ASSIGNMENT |
Can you copy the records from their start through the line containing "equipped with dog", changing every "Chicago" to "Milwaukee" and leaving everything else unchanged?

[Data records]
++++++++++

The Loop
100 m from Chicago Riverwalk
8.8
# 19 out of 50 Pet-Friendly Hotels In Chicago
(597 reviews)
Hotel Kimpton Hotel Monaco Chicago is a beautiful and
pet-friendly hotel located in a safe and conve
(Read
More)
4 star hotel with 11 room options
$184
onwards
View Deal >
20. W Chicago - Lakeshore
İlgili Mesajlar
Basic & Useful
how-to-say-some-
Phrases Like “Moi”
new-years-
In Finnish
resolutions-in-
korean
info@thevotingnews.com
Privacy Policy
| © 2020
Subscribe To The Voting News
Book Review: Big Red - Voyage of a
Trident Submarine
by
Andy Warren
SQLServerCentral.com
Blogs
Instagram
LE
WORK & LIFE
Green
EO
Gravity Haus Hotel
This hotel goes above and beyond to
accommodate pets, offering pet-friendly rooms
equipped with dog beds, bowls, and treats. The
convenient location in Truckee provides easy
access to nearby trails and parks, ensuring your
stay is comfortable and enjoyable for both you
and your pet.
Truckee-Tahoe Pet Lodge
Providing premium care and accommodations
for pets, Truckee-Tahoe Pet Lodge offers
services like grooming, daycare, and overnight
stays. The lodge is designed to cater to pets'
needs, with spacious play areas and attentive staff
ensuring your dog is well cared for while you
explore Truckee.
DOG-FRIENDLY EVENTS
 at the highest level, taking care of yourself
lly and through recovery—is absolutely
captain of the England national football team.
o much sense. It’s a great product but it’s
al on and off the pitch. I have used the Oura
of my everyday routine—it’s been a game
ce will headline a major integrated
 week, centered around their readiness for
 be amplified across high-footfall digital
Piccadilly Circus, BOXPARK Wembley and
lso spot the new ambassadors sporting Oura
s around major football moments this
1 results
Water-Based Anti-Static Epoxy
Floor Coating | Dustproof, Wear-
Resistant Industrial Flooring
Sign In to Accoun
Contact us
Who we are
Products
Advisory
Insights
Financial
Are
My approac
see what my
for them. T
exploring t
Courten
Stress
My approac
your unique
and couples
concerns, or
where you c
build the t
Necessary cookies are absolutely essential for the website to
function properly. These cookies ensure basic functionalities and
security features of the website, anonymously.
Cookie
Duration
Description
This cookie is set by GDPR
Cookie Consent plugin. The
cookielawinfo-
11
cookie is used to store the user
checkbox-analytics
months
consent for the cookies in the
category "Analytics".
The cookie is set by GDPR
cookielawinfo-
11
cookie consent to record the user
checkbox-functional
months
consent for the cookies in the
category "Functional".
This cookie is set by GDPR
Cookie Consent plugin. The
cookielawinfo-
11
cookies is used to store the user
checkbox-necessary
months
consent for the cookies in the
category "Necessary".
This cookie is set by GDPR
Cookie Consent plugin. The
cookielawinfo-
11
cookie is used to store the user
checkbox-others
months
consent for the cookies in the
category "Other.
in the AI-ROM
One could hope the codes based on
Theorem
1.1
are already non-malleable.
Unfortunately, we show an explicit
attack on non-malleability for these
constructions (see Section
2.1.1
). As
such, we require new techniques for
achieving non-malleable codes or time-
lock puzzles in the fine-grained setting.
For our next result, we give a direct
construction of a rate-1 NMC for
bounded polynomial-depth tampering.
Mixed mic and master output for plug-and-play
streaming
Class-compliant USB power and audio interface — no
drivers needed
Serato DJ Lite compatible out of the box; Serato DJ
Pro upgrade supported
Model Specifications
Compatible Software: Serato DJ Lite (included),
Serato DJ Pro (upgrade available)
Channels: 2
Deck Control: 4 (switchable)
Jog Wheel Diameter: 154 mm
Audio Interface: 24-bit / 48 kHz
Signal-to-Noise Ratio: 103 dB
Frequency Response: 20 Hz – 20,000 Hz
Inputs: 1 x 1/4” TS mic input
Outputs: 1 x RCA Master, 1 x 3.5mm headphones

++++++++++

SOLUTION TO THIS EXERCISE |
The Loop
100 m from Milwaukee Riverwalk
8.8
# 19 out of 50 Pet-Friendly Hotels In Milwaukee
(597 reviews)
Hotel Kimpton Hotel Monaco Milwaukee is a beautiful and
pet-friendly hotel located in a safe and conve
(Read
More)
4 star hotel with 11 room options
$184
onwards
View Deal >
20. W Milwaukee - Lakeshore
İlgili Mesajlar
Basic & Useful
how-to-say-some-
Phrases Like “Moi”
new-years-
In Finnish
resolutions-in-
korean
info@thevotingnews.com
Privacy Policy
| © 2020
Subscribe To The Voting News
Book Review: Big Red - Voyage of a
Trident Submarine
by
Andy Warren
SQLServerCentral.com
Blogs
Instagram
LE
WORK & LIFE
Green
EO
Gravity Haus Hotel
This hotel goes above and beyond to
accommodate pets, offering pet-friendly rooms
equipped with dog beds, bowls, and treats. The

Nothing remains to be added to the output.